• Exercise 1
Pick out every line of the rows below that contains the string "section", and copy each one.

• Page excerpt
--- start ---

Steven D'Aprano <st...@pearwood.info> writes:
>> Maybe.  Lisp and Scheme are great languages to teach the theory..
> Doesn't sound like a good teaching language to me.>
> Meta-reasoning is harder than regular reasoning. That's why metaclasses are
> harder to use than ordinary classes.

Python metaclasses are monstrously more complicated than simple
metacircular evaluators in Scheme.

> Beginners have trouble enough learning even simple features of
> languages, and you want to drop them straight into meta-languages as
> their first taste of programming?

The classic SICP course didn't deal with meta-evaluation until towards
the end.  It starts out with simple computation, then goes into higher
order functions, lazy evaluation, logic programming, and other topics;
finally it shows how to write a Scheme compiler in Scheme.

--- end ---

• Source rows
--- start ---

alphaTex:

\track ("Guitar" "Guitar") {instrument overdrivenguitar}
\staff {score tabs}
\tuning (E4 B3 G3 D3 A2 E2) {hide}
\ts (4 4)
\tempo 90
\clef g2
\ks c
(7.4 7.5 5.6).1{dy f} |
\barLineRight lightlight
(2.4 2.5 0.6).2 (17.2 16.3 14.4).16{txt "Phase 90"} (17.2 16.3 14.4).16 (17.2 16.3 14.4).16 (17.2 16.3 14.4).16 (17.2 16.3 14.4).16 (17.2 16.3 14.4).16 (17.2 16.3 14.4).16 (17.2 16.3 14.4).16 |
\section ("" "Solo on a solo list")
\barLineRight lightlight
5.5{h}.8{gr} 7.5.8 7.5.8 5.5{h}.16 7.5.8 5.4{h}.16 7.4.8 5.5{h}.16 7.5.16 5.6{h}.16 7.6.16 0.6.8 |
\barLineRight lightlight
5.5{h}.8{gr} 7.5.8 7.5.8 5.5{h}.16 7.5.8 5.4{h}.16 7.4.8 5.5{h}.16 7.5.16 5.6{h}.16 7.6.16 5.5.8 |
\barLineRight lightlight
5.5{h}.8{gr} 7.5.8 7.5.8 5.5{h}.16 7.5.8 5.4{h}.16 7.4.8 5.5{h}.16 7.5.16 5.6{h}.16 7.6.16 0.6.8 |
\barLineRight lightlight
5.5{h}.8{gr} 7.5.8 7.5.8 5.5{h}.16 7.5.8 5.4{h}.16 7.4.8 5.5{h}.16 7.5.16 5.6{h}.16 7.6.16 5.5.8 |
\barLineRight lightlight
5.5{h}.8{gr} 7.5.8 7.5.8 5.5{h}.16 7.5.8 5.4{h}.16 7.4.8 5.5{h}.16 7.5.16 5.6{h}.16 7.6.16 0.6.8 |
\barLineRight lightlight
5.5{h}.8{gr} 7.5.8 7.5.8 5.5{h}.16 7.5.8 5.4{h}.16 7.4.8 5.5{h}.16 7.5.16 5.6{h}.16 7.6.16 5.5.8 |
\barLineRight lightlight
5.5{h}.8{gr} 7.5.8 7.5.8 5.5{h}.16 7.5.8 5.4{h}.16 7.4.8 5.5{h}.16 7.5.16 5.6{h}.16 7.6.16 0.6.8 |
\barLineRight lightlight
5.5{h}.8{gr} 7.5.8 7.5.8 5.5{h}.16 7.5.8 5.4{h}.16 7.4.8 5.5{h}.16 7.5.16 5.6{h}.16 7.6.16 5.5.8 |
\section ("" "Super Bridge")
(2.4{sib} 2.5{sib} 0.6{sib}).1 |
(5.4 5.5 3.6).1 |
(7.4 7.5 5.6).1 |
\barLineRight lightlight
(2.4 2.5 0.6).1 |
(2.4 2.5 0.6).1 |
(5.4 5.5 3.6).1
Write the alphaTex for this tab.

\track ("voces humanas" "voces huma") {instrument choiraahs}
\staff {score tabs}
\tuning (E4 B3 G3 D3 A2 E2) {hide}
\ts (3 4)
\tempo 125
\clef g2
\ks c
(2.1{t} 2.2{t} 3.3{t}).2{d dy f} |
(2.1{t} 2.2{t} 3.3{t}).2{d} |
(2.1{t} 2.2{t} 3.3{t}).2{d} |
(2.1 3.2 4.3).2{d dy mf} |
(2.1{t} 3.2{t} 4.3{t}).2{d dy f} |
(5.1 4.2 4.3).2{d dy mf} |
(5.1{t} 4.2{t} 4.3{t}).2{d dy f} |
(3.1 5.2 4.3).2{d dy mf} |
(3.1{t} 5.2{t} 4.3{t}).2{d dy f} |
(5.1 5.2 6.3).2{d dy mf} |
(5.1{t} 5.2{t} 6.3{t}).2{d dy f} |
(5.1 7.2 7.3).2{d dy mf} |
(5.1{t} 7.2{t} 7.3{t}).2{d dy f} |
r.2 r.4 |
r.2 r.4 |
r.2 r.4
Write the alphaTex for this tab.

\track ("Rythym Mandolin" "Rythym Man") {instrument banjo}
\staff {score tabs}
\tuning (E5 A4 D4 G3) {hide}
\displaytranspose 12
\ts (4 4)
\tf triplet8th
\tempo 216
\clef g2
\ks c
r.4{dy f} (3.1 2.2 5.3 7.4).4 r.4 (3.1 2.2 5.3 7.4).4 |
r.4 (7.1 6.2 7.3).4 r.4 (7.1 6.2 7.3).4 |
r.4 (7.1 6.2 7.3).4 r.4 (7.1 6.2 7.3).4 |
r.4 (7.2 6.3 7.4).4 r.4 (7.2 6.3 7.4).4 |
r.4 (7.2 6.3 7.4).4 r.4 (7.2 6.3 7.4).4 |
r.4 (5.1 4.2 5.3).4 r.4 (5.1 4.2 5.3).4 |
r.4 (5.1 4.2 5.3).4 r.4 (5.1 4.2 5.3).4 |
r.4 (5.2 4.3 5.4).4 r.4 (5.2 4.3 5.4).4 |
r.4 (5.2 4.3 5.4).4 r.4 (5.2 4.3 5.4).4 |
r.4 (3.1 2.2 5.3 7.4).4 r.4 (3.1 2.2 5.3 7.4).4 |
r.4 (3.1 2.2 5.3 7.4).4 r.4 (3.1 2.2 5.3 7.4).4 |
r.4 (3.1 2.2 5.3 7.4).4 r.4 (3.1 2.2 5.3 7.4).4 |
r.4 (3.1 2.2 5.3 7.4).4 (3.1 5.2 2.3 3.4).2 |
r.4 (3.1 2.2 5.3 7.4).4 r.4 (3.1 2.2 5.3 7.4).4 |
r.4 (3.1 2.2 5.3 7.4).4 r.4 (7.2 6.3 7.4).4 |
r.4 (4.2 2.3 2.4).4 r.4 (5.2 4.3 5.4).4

--- end ---

• Exercise 2
From the newsgroup post above, write out the passage between "The classic SICP" and "compiler in Scheme.", inclusive.

• Full answer 1
\section ("" "Solo on a solo list")
\section ("" "Super Bridge")

• Full answer 2
The classic SICP course didn't deal with meta-evaluation until towards
the end.  It starts out with simple computation, then goes into higher
order functions, lazy evaluation, logic programming, and other topics;
finally it shows how to write a Scheme compiler in Scheme.